- Task goal -
Begin with the line where "OFFICES & SERVICES" appears. Set down that line and the rest of the records below it exactly as given.

- Dataset entries -
- - - - -

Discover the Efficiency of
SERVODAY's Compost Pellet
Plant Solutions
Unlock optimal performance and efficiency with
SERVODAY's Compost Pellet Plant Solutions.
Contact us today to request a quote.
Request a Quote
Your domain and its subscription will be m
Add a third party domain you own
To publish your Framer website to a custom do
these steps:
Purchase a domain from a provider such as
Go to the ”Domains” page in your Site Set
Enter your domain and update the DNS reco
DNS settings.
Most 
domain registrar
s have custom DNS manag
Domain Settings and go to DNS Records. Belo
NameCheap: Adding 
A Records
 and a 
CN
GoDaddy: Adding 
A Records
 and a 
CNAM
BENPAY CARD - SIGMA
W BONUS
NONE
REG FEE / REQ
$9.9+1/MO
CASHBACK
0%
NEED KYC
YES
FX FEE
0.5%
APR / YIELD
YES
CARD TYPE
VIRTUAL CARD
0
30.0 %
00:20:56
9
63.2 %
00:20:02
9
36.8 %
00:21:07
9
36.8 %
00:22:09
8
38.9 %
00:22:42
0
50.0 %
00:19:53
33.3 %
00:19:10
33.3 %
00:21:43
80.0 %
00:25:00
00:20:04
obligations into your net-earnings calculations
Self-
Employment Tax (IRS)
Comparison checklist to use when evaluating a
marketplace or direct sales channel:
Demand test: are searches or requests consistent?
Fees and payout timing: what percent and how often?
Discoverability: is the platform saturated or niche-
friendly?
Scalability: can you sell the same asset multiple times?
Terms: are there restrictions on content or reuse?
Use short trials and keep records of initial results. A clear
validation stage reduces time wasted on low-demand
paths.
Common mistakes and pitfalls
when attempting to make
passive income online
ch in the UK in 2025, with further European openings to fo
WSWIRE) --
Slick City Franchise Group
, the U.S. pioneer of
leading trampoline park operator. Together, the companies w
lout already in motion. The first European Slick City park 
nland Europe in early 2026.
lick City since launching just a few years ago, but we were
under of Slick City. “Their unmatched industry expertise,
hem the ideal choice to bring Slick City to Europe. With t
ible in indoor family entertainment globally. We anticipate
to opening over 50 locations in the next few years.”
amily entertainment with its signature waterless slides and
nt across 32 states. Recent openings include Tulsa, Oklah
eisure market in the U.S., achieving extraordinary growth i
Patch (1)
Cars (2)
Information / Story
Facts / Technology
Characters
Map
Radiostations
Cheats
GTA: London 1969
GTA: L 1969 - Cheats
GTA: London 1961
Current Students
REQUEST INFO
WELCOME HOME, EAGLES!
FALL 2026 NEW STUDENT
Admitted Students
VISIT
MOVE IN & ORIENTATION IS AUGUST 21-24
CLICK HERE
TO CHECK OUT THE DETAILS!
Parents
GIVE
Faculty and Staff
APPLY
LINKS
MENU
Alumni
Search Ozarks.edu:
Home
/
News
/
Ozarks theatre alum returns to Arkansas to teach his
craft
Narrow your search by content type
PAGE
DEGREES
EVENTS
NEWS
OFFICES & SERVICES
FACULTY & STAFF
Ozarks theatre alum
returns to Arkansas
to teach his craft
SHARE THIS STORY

- - - - -

- Answer to the exercise -
OFFICES & SERVICES
FACULTY & STAFF
Ozarks theatre alum
returns to Arkansas
to teach his craft
SHARE THIS STORY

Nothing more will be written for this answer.